(NaturalNews) Many NaturalNews readers may be shocked to learn that, for years, biotechnology giant Monsanto sponsored the popular show Marketplace that airs on National Public Radio (NPR). According to a recent report by the Bohemian, the show had received funding from Monsanto for several years, and the views presented on the show have (surprise!) mirrored those of the biotech behemoth, despite the fact that US Federal Communications Commission (FCC) rules prohibit sponsors from being directly promoted on the network.
The report explains that a recent episode of Marketplace featured the one-sided views of Pedro Sanchez from Columbia University, which just so happens to be the exact same views held by Monsanto. Genetically-modified (GM) crops, increased pesticide and fertilizer use, and expansion of large agribusiness techniques were all presented as the scientific solution to the world's hunger crisis, even though many other recent reports and studies show that this strategy is ultimately a failure (http://www.naturalnews.com/032775_organic_fa...).

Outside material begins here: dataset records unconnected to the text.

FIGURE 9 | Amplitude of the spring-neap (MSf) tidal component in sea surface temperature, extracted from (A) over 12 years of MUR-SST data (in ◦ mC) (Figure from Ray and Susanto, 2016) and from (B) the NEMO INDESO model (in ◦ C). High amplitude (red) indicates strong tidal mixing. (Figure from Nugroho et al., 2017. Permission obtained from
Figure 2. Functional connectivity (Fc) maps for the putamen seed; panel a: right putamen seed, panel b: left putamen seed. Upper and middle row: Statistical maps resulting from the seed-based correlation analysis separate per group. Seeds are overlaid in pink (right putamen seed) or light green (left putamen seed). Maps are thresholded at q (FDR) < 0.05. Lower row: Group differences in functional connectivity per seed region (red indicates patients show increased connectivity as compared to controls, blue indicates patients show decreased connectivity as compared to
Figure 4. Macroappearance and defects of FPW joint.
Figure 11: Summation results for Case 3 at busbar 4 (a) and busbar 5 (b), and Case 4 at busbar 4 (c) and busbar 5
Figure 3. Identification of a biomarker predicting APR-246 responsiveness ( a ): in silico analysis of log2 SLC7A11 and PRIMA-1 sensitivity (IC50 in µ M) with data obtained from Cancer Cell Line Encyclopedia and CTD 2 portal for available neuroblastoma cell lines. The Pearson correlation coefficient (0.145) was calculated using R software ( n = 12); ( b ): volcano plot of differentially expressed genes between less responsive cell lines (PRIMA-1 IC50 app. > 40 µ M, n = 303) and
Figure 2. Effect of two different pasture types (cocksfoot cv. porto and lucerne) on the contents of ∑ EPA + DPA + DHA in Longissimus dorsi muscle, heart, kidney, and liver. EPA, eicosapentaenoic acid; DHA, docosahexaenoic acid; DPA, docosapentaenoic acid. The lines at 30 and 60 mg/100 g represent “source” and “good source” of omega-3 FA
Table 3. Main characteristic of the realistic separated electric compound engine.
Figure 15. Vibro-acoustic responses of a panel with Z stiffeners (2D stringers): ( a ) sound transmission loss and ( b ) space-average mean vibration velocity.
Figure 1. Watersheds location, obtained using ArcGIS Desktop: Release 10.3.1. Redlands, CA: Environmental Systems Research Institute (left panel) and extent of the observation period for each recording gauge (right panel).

Outraged by this blatant bias, many listeners called out the network for this abuse of public radio. When questioned about Monsanto's ties to the program and to the network, American Public Media (APM) spokesman Bill Gray told the Bohemian that Monsanto stopped sponsoring Marketplace back in April of 2010. But this cease-funding appears to have done little to sway the show's preference for industrial agriculture, which has been made clearly evident.
In 2009, environmental expert Heidi Siegelbaum wrote a concerning post on the Marketplace website about Monsanto's infiltration of NPR with its corporate agenda. The network had already been in violation of FCC rules by routinely airing sponsorship ads for Monsanto that touted its technology as promoting "sustainable agriculture" and "crop yield[s]," while also "conserv[ing] natural resources."
FCC rules state that NPR sponsors' products and services cannot be promoted on the network. However, for years NPR gave undue credence to Monsanto by repeating its unsubstantiated talking points and marketing claims in its voice-over blips about sponsors.